Of the predicted post-translational modifications, there are 92 O-Linked β-N-acetylglucosamine (O-ß-GlcNAc) sites with a high scoring threshold (>=0.5), 23 Sumoylation sites, two palmitoylation sites, one methylation site, and 52 glycation sites. Additionally, GPS 5.0 predicted 22,317 phosphorylation sites on TNRC18. The program was used to confirm the nine phosphorylation sites found on the NCBI protein page for TNRC18.

Predicted post-translational modifications and motifs for TNRC18
| Program | Predicted post-translational modification | Amino Acid location on protein |
|---|---|---|
| YinOYang | O-ß-GlcNAc | 80, 185, 199, 352, 416, 626, 627, 640, 788, 991, 995, 1033, 1038, 1533, 1753, 1956, 2023, 2368, 2404, 2510, 2557, 2559–2573, 2611, 2614–2667, 2721, 2892 |
| GPS-SUMO (SUMOsp) Archived 2019-02-17 at the Wayback Machine | Sumoylation | 238-242, 467, 620, 652, 858–862, 1159, 1258, 1461, 1544, 1629, 1638, 1704, 1743, 1885–1889, 1893, 1898, 1899, 2098, 2213–2217, 2259–2263, 2463, 2542, 2964-2968 |
| CSS-Palm Archived 2009-02-15 at the Wayback Machine | Palmitoylation | 284, 1196 |
| GPS-MSP | Methylation | 2332 |
| GPS 5.0 Phosphorylation | Phosphorylation | 263, 611, 1127, 1136, 1540, 1857, 1863, 2146, 2771 |
| NetGlycate | Glycation | 156, 197, 270, 272, 429, 492, 548, 609, 652. 692, 749, 755, 938, 988, 1058, 1059, 1131, 1370, 1461, 1470, 1503, 1554, 1558, 1577, 1615, 1618, 1791, 1797, 1893, 1895, 1898, 1899, 1933, 1967, 1978, 2028, 2091, 2301, 2315, 2328, 2388, 2438, 2475, 2519, 2702, 2709, 2720, 2750, 2801, 2816, 2857, 2869 |
| Eukaryotic Linear Motif (ELM) | Coiled-Coil region | 916-949, 1481-1516 |

== Clinical significance ==
Shen et al. observed circTNRC18 inhibiting miR-762 activity within pre-eclampsia (PE) placenta tissue samples. The inhibition of miR-762 by circTNRC18 resulted in elevated Grhl2 protein levels. PE placenta samples were observed to have lower miR-762 levels and higher Grhl2 levels which was attributed to overexpression of circTNRC18. Shen et al. conclude that circTNRC18 was upregulated in PE placentas when compared with normal pregnancy placentas.

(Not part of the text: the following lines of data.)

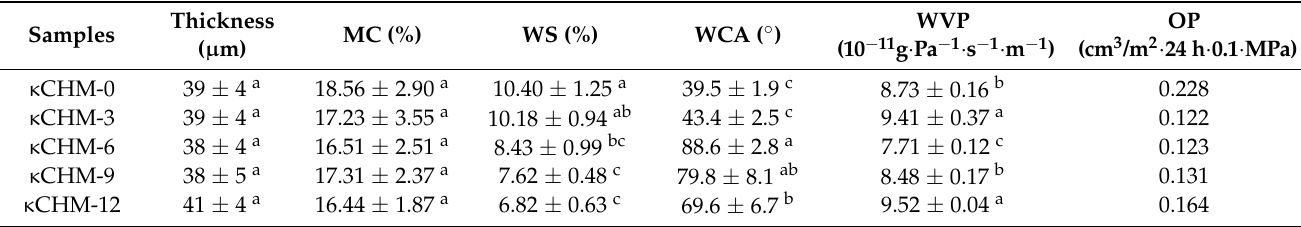
Table 1. Thickness, MC, WS, WCA, WVP and OP of κ CHM films.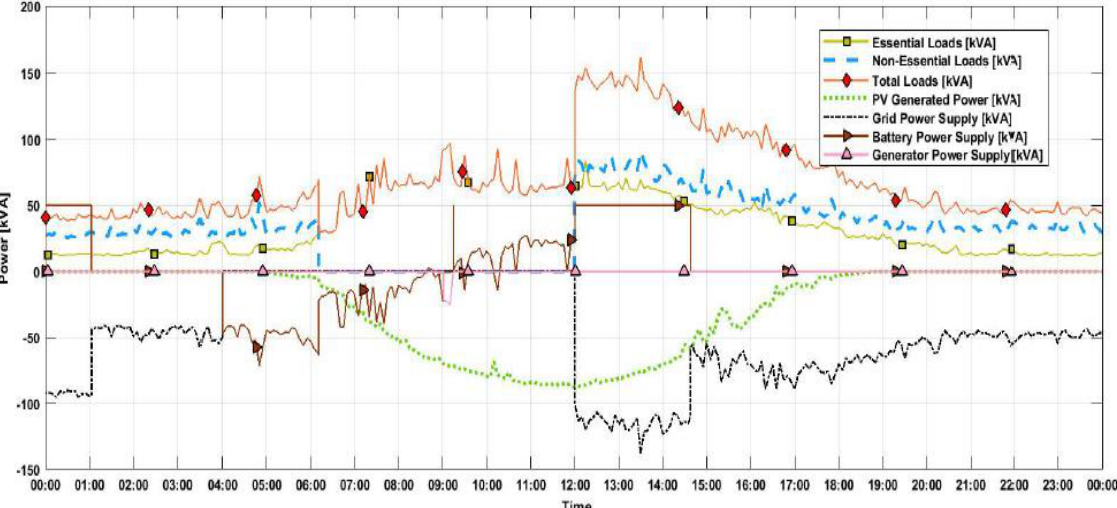
Figure 14. The behavior of MCAST micro-grid integrated with a 250 kWh BESS and 150 kVA diesel generator during an 8-h power cut.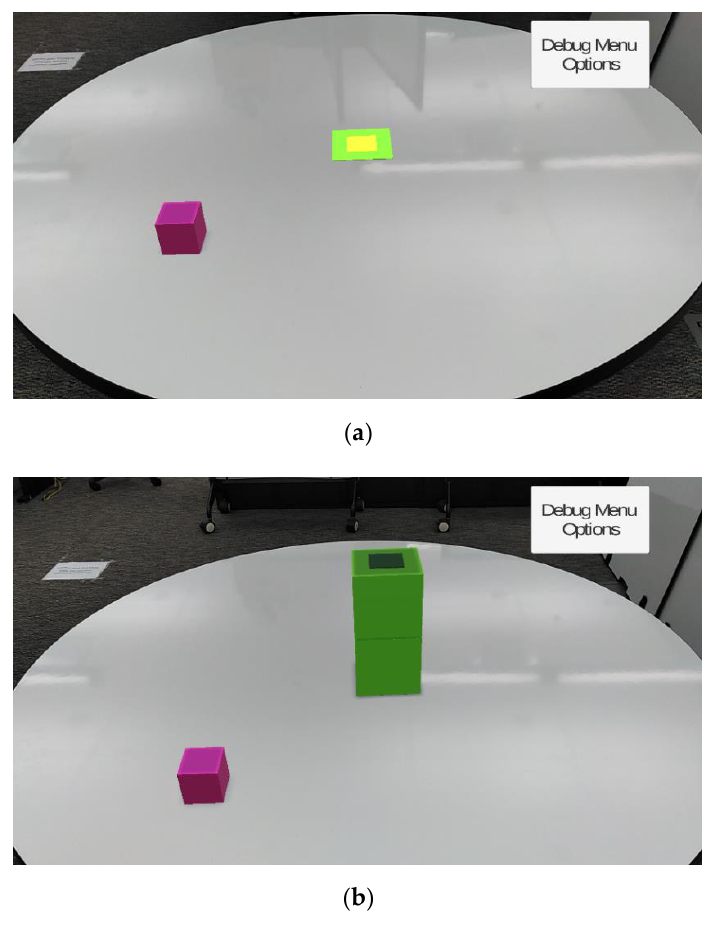
Figure 2. The test suite implementation. ( a ) Initial user interface screen; ( b ) user running a test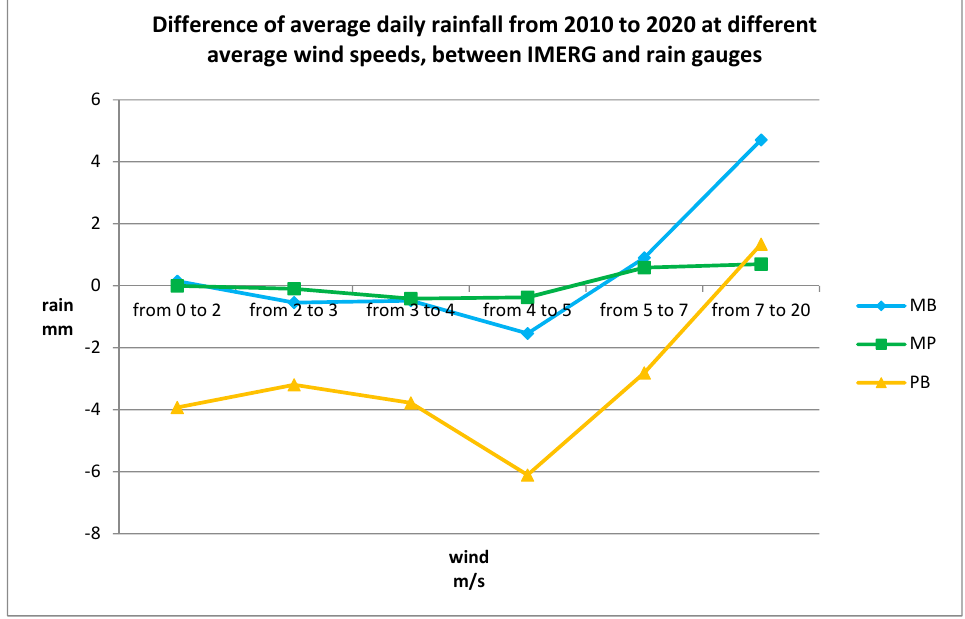
Figure 3. Average daily rainfall from 2010 to 2020 at different average wind speeds (0–2; 2–3; 3–4; 4–5; 5–7; 7–20) for MB (Monte Bove), MP (Monte Prata), PB (Pintura di Bolognola).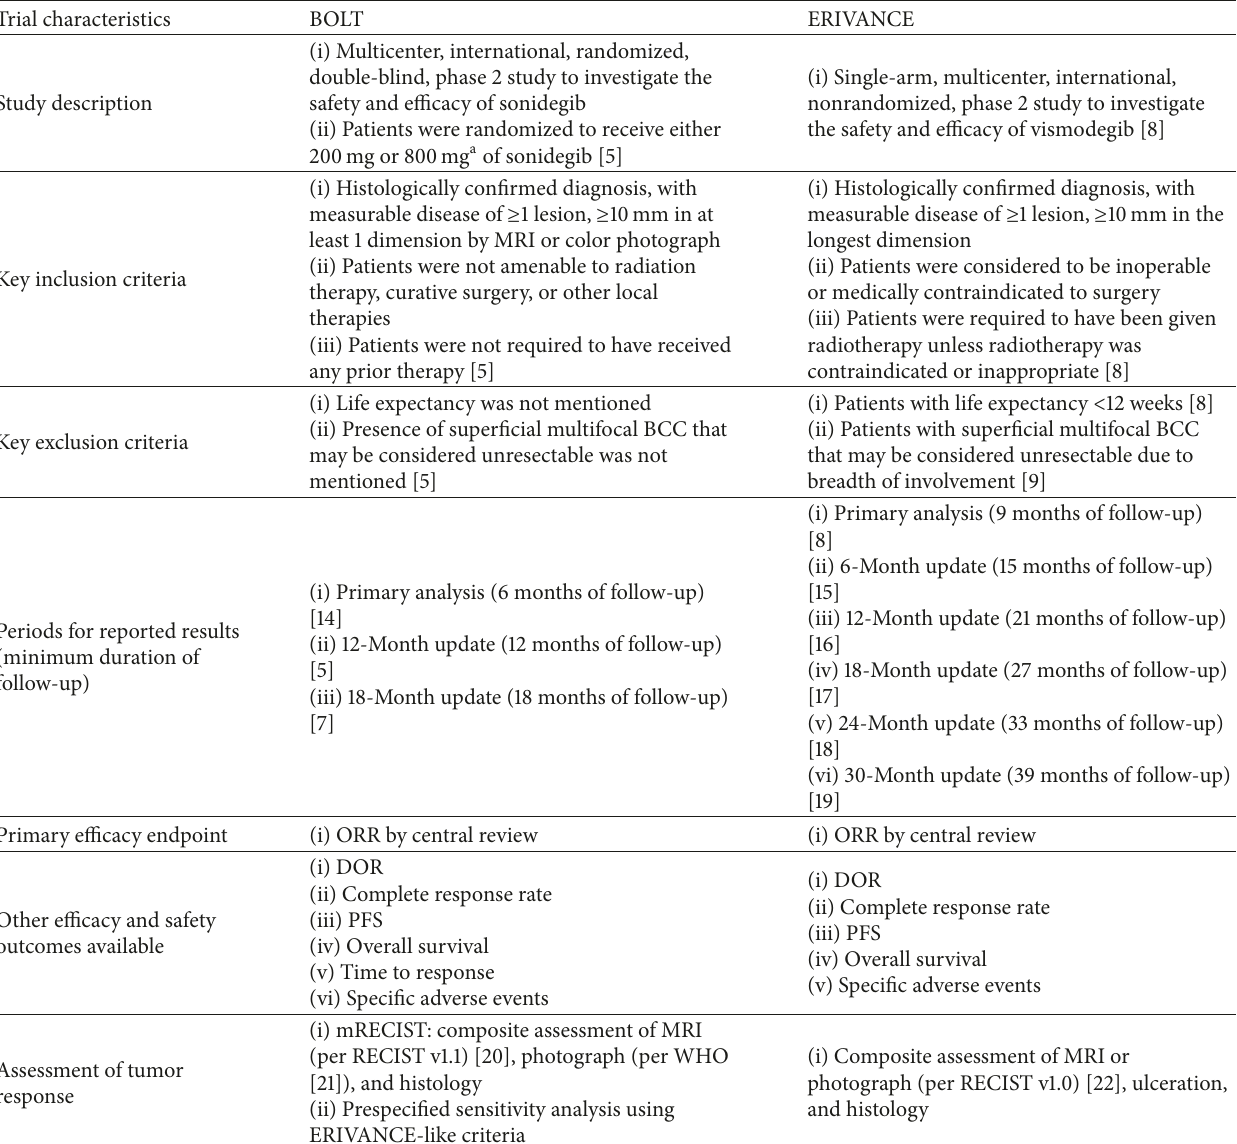
Table 1: Overview of trial designs, including outcome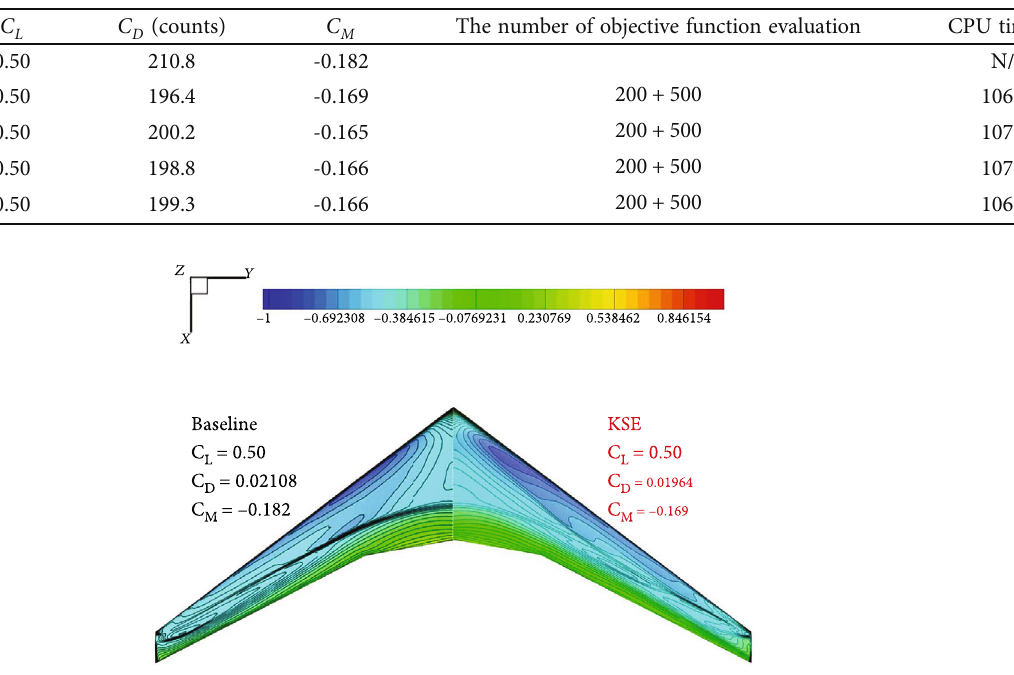
Figure 24: Pressure distributions of baseline and the KSE.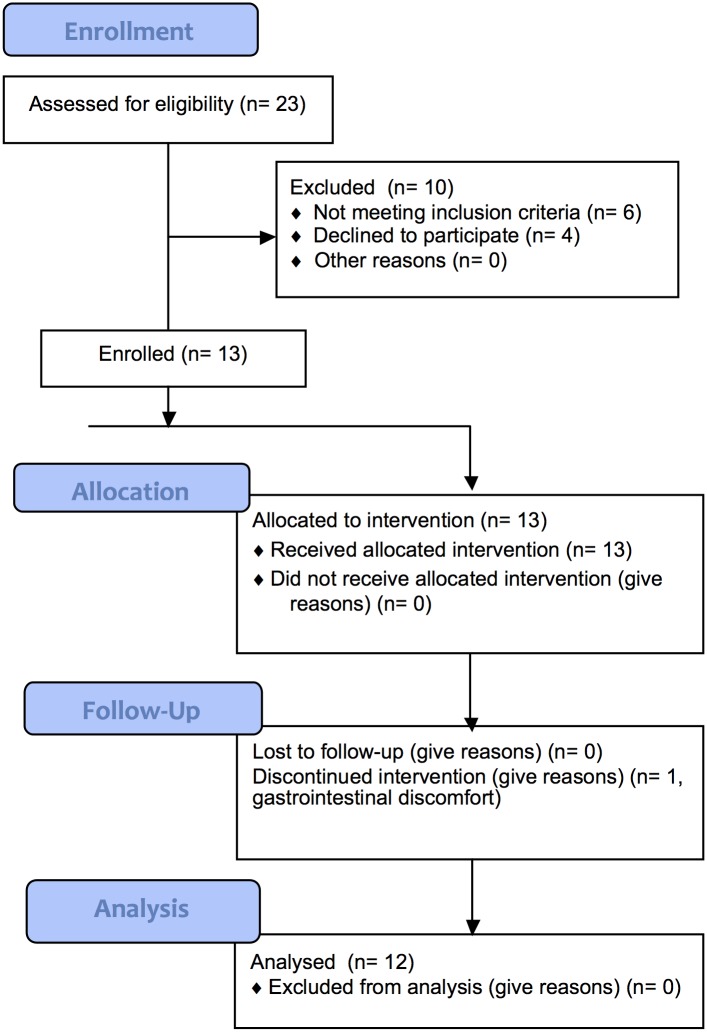
Consort Diagram.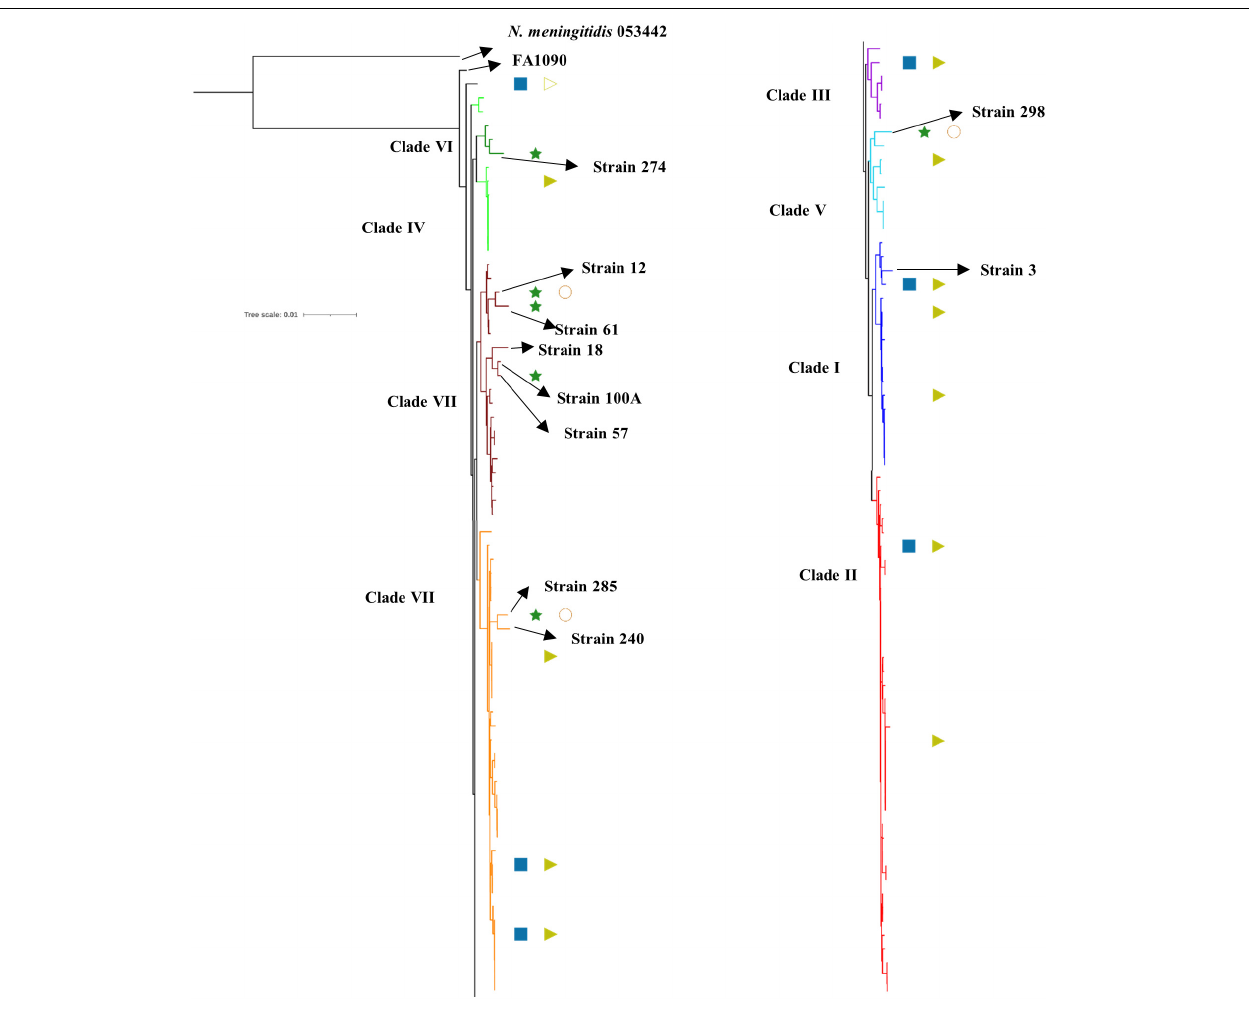
FIGURE 2 | Phylogenetic tree of the sequenced strains with previously reported strains from Kenya. The antibiotic resistance profile, wherever available, has been indicated as metadata (Penicillin – blue rectangle, Ciprofloxacin – dark green star, Tetracycline – right-pointing light green triangle, Gentamycin – orange circle, Filled shape – resistant, outline shape – intermediate resistant, no shape – susceptible). The clades inferred from the phylogeny analysis have been indicated in different colors and numbered I–VIII as per Figure 1 . The strains sequenced in this study, the reference strain for N. gonorrhoeae (FA1090), and an N. meningitidis strain (PubMLST id:053442) used as an outgroup for the analysis have been labeled and indicated with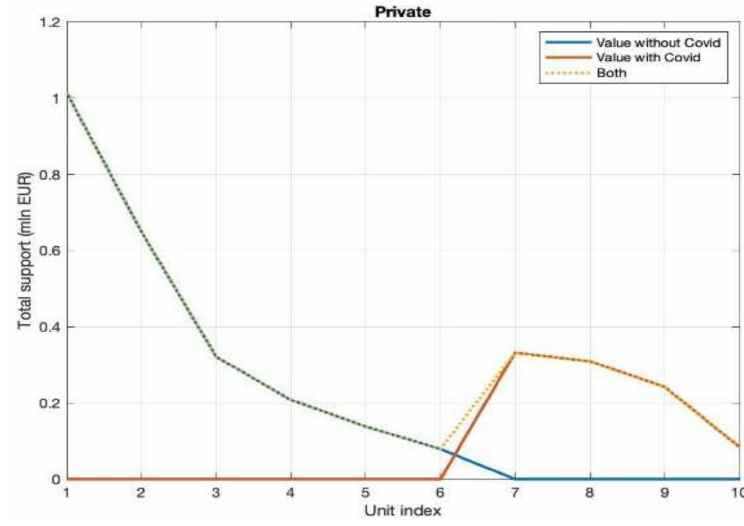
Figure 9. Support characteristics—private sector (COVID division, without COVID).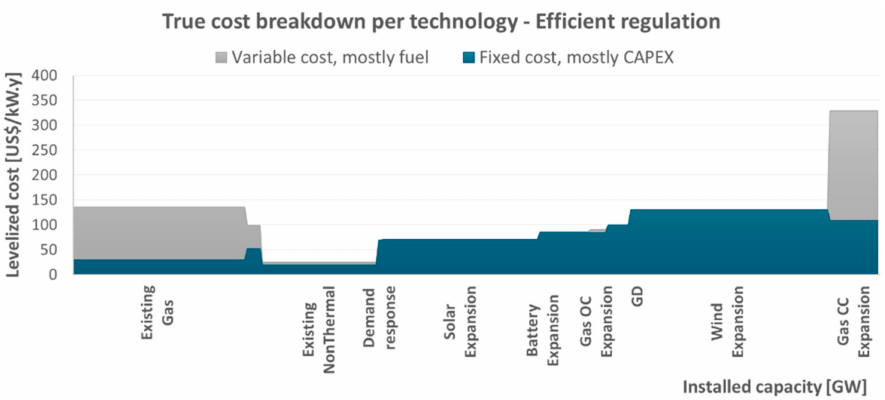
Figure 21. Cost breakdown in the efficient regulation scenario. Total cost (variable + fixed) equal to USD 22.8 billion.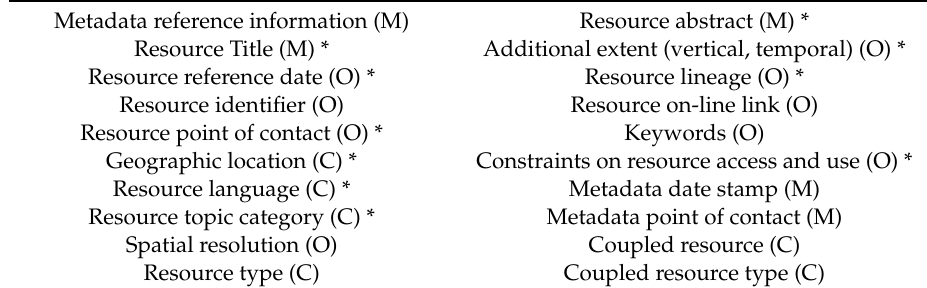
Table 2. Discovery metadata for geographic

Chu et al. found that from 19 CpG sites linked with glomerular filtration rate (eGFR), 5 were also linked with renal fibrosis and DNA methylation occurrences in the kidney cortex of chronic kidney disease (CKD) patients. Chu et. note that reduced eGFR is a defining feature of (CKD). These 5 CpG sites were found in proteins TNRC18, PTPN6/PHB2, ANKRD11, PQLC2, and PRPF8. Chu et al. conclude that epigenetic variation may be associated with CKD.